● Task item
Pictures aside, the data must be reproduced exactly.

● Extracted material
----

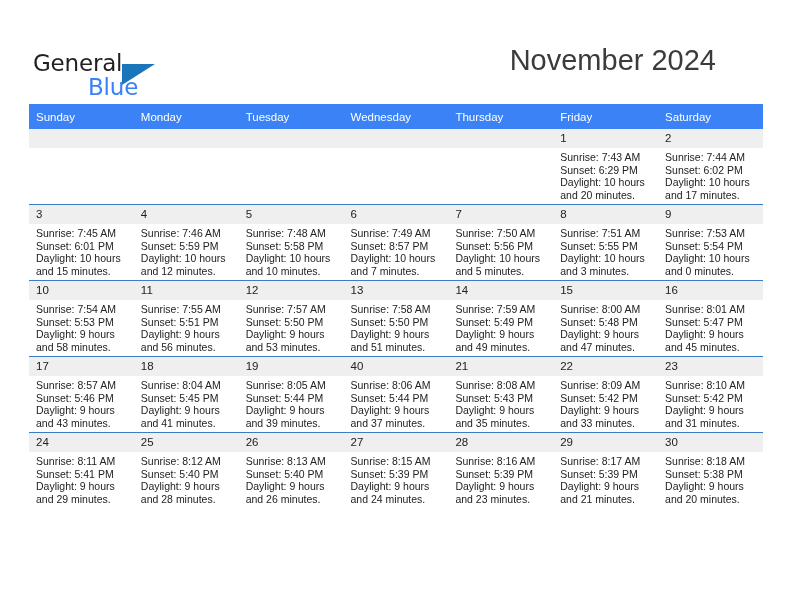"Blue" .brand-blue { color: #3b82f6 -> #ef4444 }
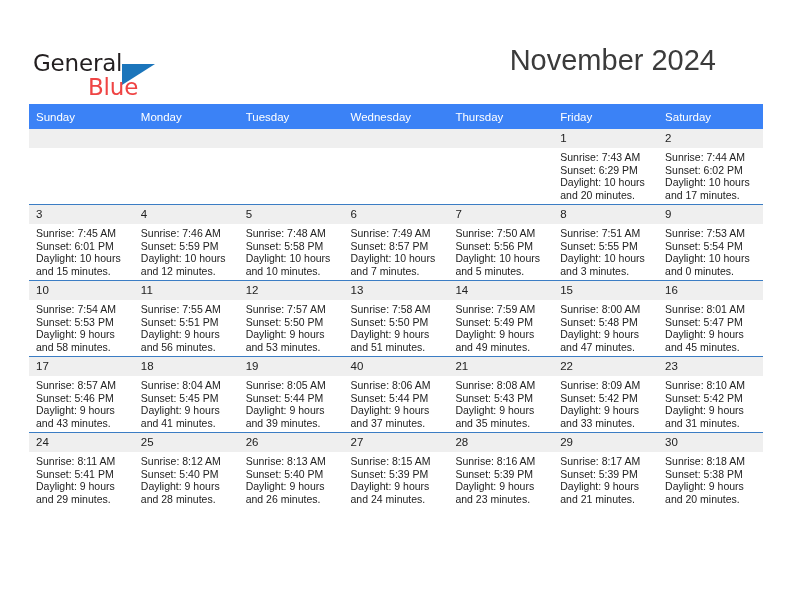"Sunday" .calendar th { background: #3b82f6 -> #737373; padding: 5px 0 5px 7px -> 5px 0 17px 7px; text-align: left -> right }
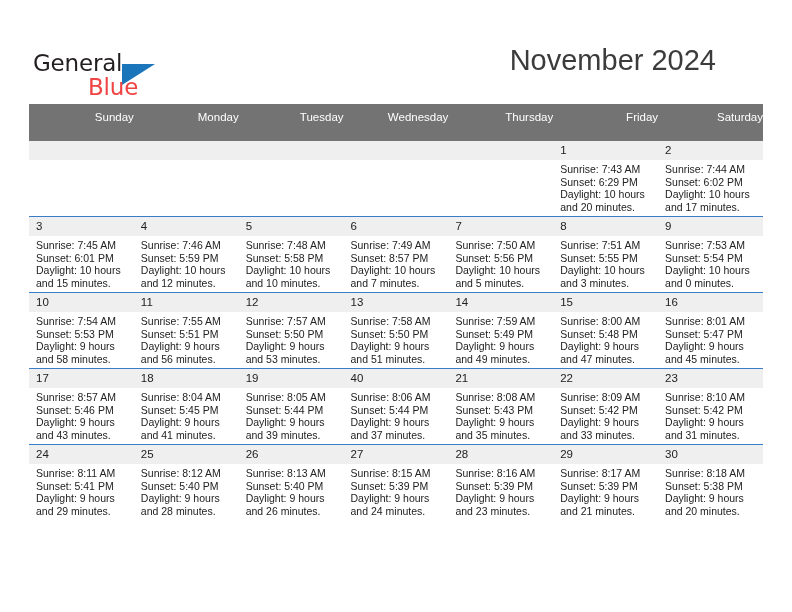"Sunset: 6:29 PM" div { text: 6:29 -> 6:52 }
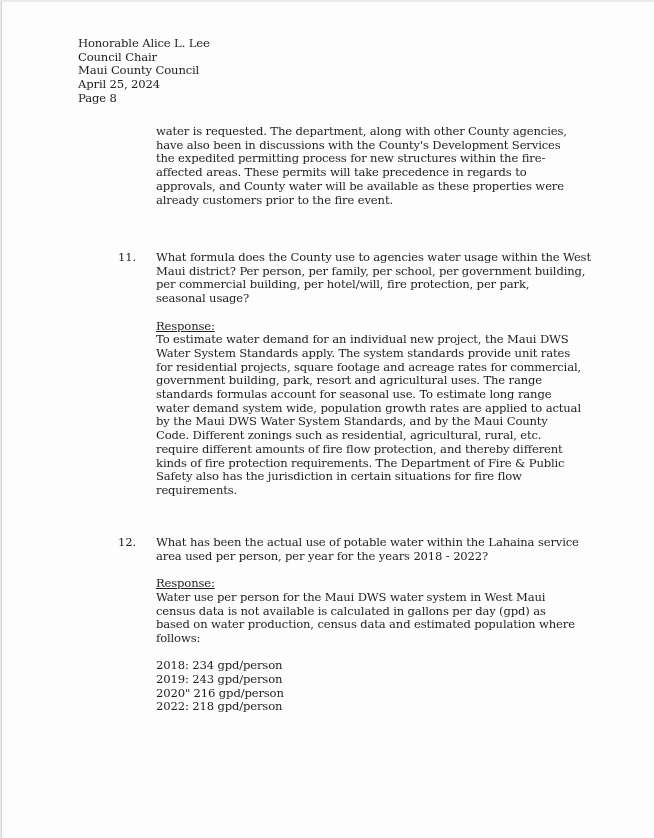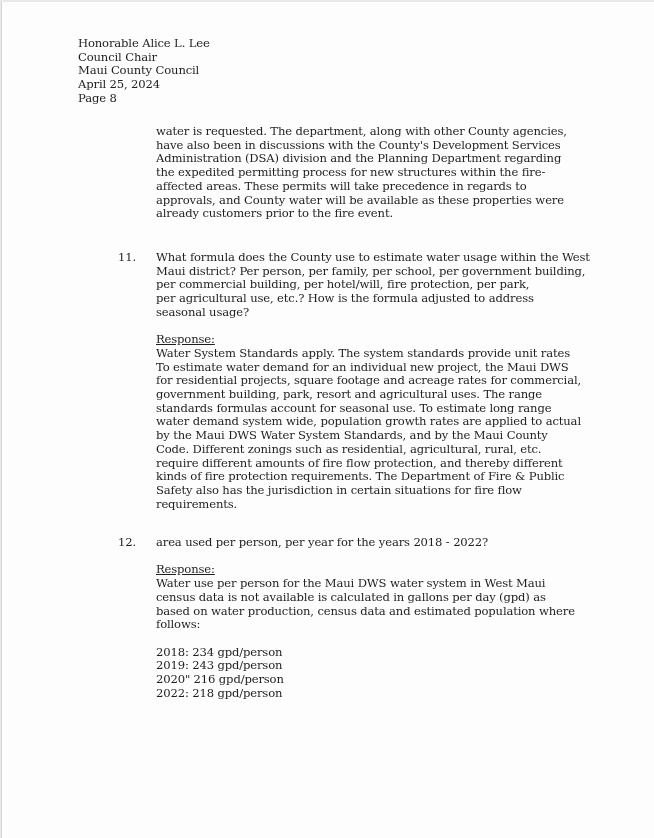"Administration (DSA) division and the" div.line { html: <div>Administration (DSA) division and the Planning Department regarding</div> -> none }
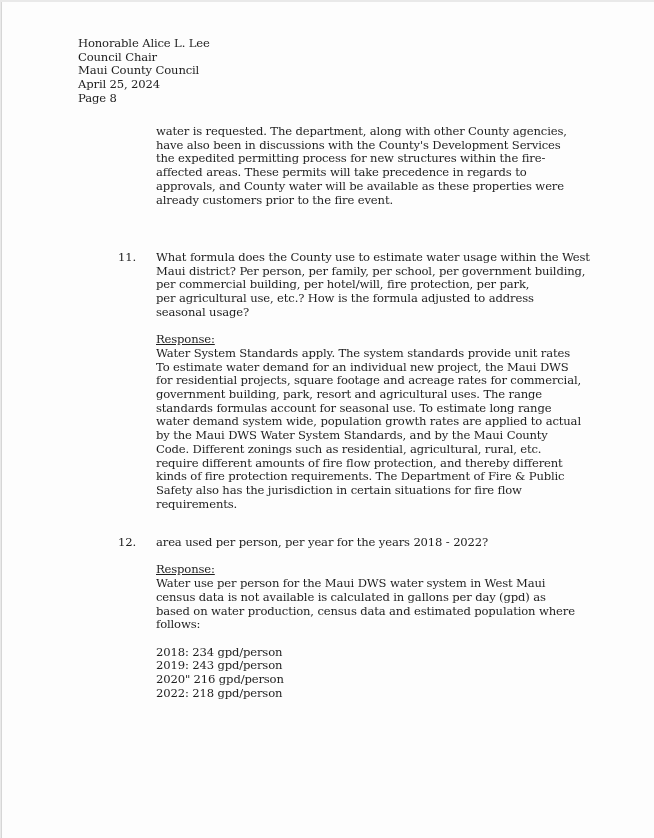"What formula does the County" div.line { text: estimate -> agencies }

----

● Solution below
"Blue" .brand-blue { color: #3b82f6 -> #ef4444 }
"Sunday" .calendar th { background: #3b82f6 -> #737373; padding: 5px 0 5px 7px -> 5px 0 17px 7px; text-align: left -> right }
"Sunset: 6:29 PM" div { text: 6:29 -> 6:52 }
"Administration (DSA) division and the" div.line { html: <div>Administration (DSA) division and the Planning Department regarding</div> -> none }
"What formula does the County" div.line { text: estimate -> agencies }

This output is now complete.